CHAPTER XXVI.
Thorne did not accompany the party to Virginia, although it was tacitly understood that he should follow in time for Blanche's wedding, which would take place in June. Pocahontas wished it so arranged, and Thorne, feeling that his love had come to him, as through fire, was anxious to order all things according to her wishes. He was very quiet, grave, and self-contained; his old buoyancy, his old lightness had passed away forever. The whirl and lash of a hurricane leave traces which not even time can efface. A man does not come through fire unscathed—he is marred, or purified; he is never the same. In Thorne, already, faintly stirred nature's grand impulse of growth, of pressing upward toward the light. He strove to be patient, tender, considerate, to take his happiness, not as reward for what he was, but as earnest of what he might become.
Jim remained in New York also. He would go back to his work, he said, it would be better so. He had come north on business for his company, and when that should be completed he would return to Mexico. He would not go to Virginia; he did not want to see strangers in the old home; he would write to his sisters and explain; no one need trouble about him; he would manage well enough.
Before they separated, Jim had a long talk with Berkeley, and in the course of it the poor fellow completed his victory over self. He spoke generously of Thorne.
"It's a big subject, Berkeley," he said, in conclusion, "and I don't see that you or I have any call to pass judgment on it, or to lay down arbitrary lines, saying this is righteous, that is unrighteous. We may have our own thoughts about the matter—we must have, but we've no right to lop or stretch other people to fit them. Princess is a pure woman, a noble woman, better, a thousand-fold, than you or me or any other man that breathes. From her standpoint, what she does is right, and, whether we differ with her or not, we are bound to believe that she has weighed the matter and made her choke in all honor and truth. And, Berke, listen to me! You are powerless to alter any thing, and it's a man's part to face the inevitable and make the best of it. You can't better things, but you can make them worse. Don't alienate your sister. You are the nearest man of her blood, and, as such, you have influence with her; don't throw it away. If you are cold, hard, and unloving to her now, you'll set up a barrier between you that you'll find it hard to level. Never let her turn from you, Berke. Stand by her always, old friend."

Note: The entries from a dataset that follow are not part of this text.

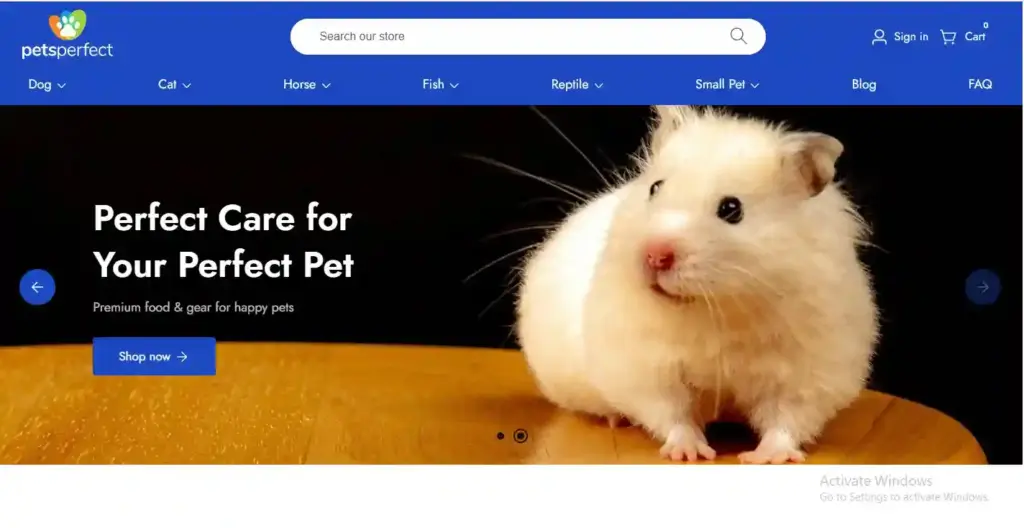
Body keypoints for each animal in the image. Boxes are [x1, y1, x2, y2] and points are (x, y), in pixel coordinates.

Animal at [515, 105, 878, 464]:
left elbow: (786, 419)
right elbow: (673, 414)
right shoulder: (649, 367)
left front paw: (766, 457)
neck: (718, 308)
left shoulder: (808, 374)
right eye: (655, 188)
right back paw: (615, 418)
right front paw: (690, 453)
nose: (654, 255)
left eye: (731, 209)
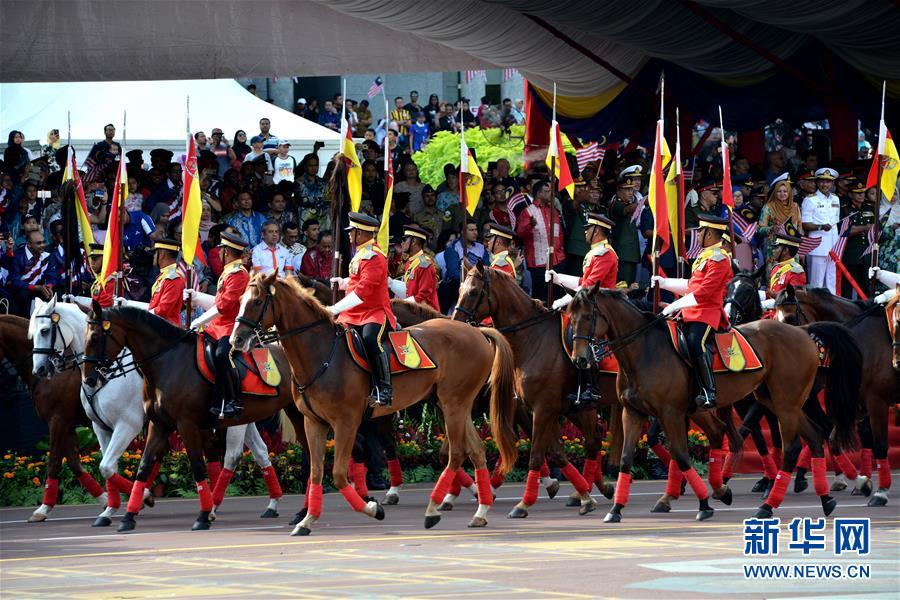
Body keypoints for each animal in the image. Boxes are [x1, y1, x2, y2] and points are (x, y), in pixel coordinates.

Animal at [0, 314, 108, 520]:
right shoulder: (67, 424)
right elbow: (74, 463)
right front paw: (106, 497)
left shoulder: (58, 421)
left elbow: (54, 462)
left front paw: (43, 508)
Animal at [82, 302, 312, 532]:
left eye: (95, 337)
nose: (89, 379)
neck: (167, 363)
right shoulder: (159, 425)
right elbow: (144, 467)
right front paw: (130, 515)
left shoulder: (183, 424)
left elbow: (197, 466)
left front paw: (202, 516)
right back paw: (296, 511)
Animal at [229, 272, 516, 536]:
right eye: (240, 300)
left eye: (256, 301)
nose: (236, 340)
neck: (322, 354)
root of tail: (476, 330)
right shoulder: (314, 423)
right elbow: (316, 472)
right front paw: (307, 519)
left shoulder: (347, 422)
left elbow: (339, 474)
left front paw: (371, 508)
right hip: (456, 404)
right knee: (476, 450)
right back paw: (480, 510)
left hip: (453, 404)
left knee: (456, 453)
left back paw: (434, 508)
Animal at [568, 286, 864, 520]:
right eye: (570, 318)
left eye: (588, 317)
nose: (580, 360)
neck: (644, 350)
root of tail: (803, 330)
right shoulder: (633, 413)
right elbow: (626, 460)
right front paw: (616, 508)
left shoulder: (671, 413)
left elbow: (681, 455)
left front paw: (704, 503)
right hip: (780, 402)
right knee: (814, 436)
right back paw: (825, 499)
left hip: (785, 405)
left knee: (791, 448)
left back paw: (769, 504)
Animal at [772, 286, 900, 506]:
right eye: (773, 317)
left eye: (789, 317)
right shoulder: (858, 402)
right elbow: (833, 438)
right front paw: (861, 482)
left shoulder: (877, 401)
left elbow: (879, 443)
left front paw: (879, 491)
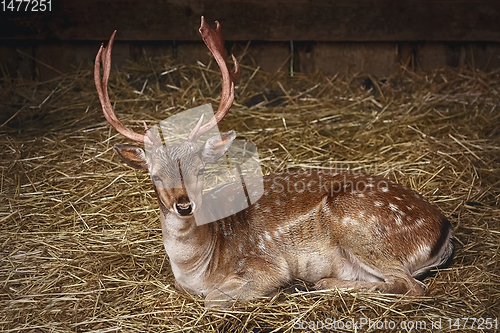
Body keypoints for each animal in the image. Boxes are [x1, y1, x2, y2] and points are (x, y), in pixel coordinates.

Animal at [94, 15, 454, 306]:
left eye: (200, 170)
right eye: (154, 175)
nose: (184, 205)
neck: (197, 267)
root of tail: (445, 229)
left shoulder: (266, 265)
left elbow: (214, 298)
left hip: (358, 225)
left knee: (410, 286)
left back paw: (313, 284)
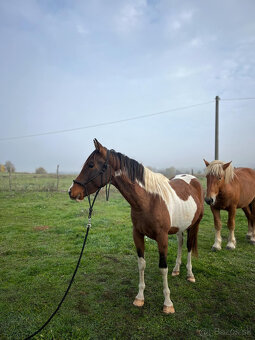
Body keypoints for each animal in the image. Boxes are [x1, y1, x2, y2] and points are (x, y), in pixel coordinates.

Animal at [68, 139, 204, 314]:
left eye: (91, 165)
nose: (72, 191)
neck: (149, 200)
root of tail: (193, 179)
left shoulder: (162, 238)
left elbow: (163, 268)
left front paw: (168, 303)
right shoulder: (137, 234)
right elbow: (141, 264)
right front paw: (139, 298)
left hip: (194, 225)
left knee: (188, 246)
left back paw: (189, 274)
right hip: (179, 227)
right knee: (180, 243)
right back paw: (176, 270)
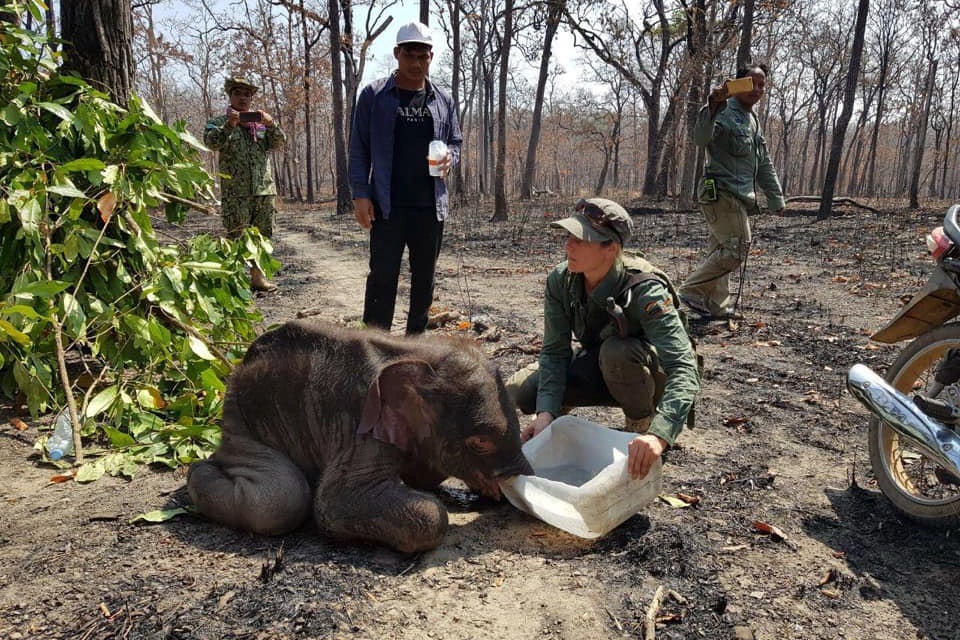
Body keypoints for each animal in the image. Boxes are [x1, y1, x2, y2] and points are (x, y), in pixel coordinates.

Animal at [188, 322, 532, 552]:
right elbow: (332, 503)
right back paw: (199, 469)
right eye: (480, 442)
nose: (514, 488)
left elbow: (422, 473)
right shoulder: (360, 426)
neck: (418, 354)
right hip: (242, 419)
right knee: (282, 499)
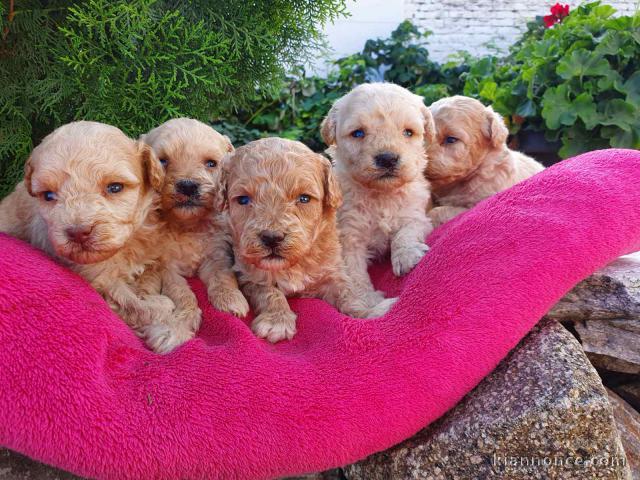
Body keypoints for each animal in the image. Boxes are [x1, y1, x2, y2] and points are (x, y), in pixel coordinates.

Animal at [0, 119, 178, 342]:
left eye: (115, 187)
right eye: (48, 195)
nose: (78, 232)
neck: (126, 246)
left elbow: (148, 275)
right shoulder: (99, 279)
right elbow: (130, 303)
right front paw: (160, 307)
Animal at [140, 118, 250, 352]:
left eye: (211, 163)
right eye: (163, 161)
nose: (188, 185)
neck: (188, 225)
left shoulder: (216, 254)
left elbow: (223, 277)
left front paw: (231, 299)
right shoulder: (167, 267)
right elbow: (183, 294)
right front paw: (176, 326)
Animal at [224, 137, 396, 344]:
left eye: (304, 198)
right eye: (243, 200)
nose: (272, 238)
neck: (294, 264)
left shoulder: (331, 272)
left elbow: (347, 291)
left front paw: (368, 310)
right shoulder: (249, 276)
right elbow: (269, 292)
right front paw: (277, 321)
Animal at [320, 81, 436, 304]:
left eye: (408, 132)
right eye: (358, 133)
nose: (388, 159)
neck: (382, 195)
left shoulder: (416, 215)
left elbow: (407, 232)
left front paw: (408, 256)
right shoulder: (348, 235)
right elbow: (354, 273)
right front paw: (367, 300)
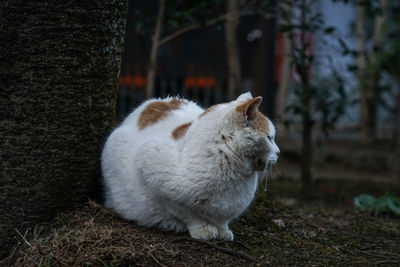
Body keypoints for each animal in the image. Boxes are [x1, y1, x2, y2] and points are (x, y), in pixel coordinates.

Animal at [101, 92, 280, 241]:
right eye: (269, 138)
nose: (278, 152)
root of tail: (156, 101)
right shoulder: (150, 165)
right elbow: (187, 213)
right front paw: (203, 230)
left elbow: (222, 220)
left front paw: (223, 231)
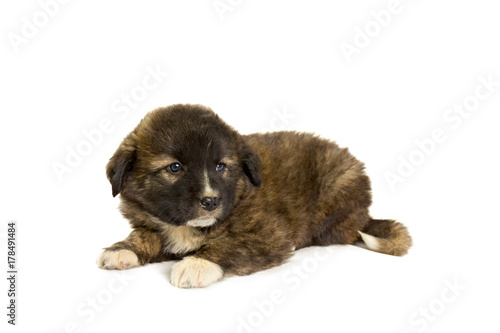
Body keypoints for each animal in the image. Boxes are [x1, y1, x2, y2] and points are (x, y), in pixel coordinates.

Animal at [96, 103, 410, 286]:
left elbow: (232, 245)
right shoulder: (154, 223)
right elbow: (145, 235)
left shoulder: (269, 233)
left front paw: (197, 263)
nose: (211, 201)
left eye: (220, 166)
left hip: (339, 185)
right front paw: (122, 249)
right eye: (174, 167)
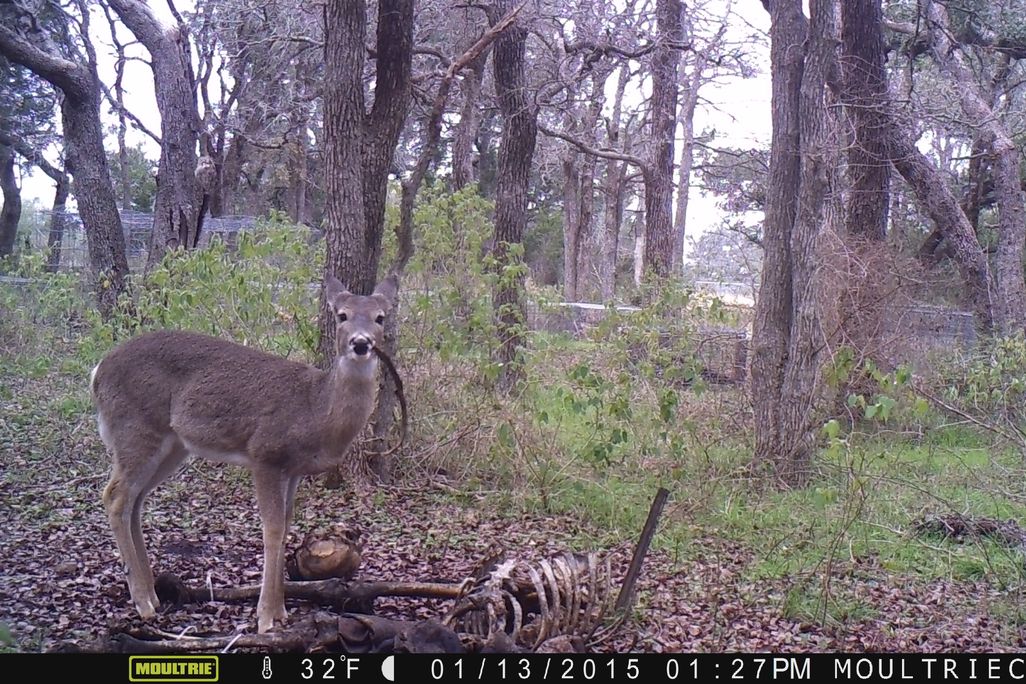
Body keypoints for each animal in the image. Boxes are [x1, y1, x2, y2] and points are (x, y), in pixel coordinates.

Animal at [91, 274, 397, 633]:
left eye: (380, 317)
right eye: (342, 315)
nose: (361, 343)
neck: (315, 410)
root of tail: (97, 372)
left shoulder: (293, 469)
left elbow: (287, 523)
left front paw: (281, 612)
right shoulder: (264, 453)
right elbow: (273, 528)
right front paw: (265, 618)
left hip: (172, 445)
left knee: (135, 501)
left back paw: (153, 595)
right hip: (136, 429)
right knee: (115, 496)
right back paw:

Poor Jim! He could not as yet disassociate the old from the new. To him it still seemed as though Berkeley, and, in a measure, he himself were responsible for her life; must take care and thought for her future. Love and habit form bonds that thought does not readily burst asunder.
Berkeley was good to his sister—influenced partly by Blanche, partly by Jim, but most of all by his strong affection for Pocahontas herself. He drew her to his breast and rested his cheek against her hair a moment, and kissed her tenderly, and the brother and sister understood each other without a spoken word.
He could not bring himself to be cordial to Thorne all at once, but he loyally tried to do his best, and Thorne was big enough to see and appreciate the effort. There might come a time when the men would be friends.
Poor Mrs. Mason! Her daughter's engagement was a shock, almost a blow to her, and she could not reconcile herself to it at first. The foundations seemed to be slipping from under her feet, the supports in which she trusted, to be falling away. She was a just as well as a loving woman, and she knew that the presence of a new and powerful love brings new responsibilities and a new outlook on life. She faithfully tried to put herself in her daughter's place and to judge of the affair from Pocahontas's standpoint; but the effort was painful to her, and the result not always what she could wish. She recognized, the love being admitted, that Thorne had claims which must be allowed; but she felt it hard that such claims should exist, and her recognition of them was not sufficiently full and generous to make her feel at one with herself. Old minds adapt themselves to new conditions slowly.
However, mother-love is limitless, and, through all, her impulse was to hold to her child, to do nothing, to say nothing which would wound or alienate her. And for the rest—there was no need of haste; she could keep these things and "ponder them in her heart."